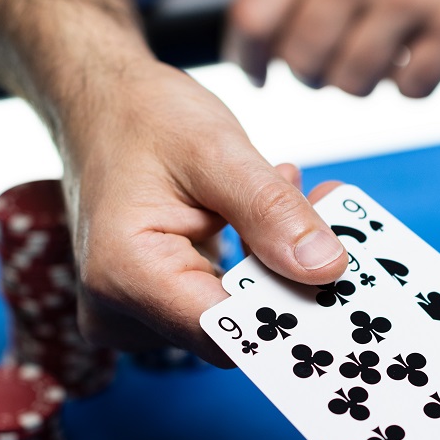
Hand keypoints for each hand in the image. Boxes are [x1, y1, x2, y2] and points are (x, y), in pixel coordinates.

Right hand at [58, 59, 347, 364]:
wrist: (98, 104)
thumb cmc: (142, 117)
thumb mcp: (217, 151)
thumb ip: (272, 212)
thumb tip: (328, 269)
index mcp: (126, 277)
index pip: (230, 335)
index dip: (291, 313)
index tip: (341, 276)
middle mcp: (122, 313)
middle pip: (239, 328)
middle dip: (292, 276)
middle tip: (326, 208)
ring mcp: (135, 317)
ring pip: (239, 315)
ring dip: (276, 262)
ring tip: (290, 192)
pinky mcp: (155, 307)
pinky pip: (224, 302)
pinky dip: (256, 262)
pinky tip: (264, 213)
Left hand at [225, 0, 439, 97]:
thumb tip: (265, 26)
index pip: (256, 20)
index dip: (247, 56)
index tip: (254, 71)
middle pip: (303, 60)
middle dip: (308, 70)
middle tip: (323, 62)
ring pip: (354, 82)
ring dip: (358, 79)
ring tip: (373, 55)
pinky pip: (414, 87)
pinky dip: (409, 81)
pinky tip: (414, 53)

━━━━━━━━━━━━━━━━

_Requirement_: In the entries above, which lines hold the string "hand"? Report all of them.

_Solved problem_:
Hand keypoints for each hand in the image. Boxes are [x1, y1, x2, y2] and points are (x, y), in pixel coordinates.
Right hand at [58, 59, 347, 364]:
Left hand at [225, 0, 439, 97]:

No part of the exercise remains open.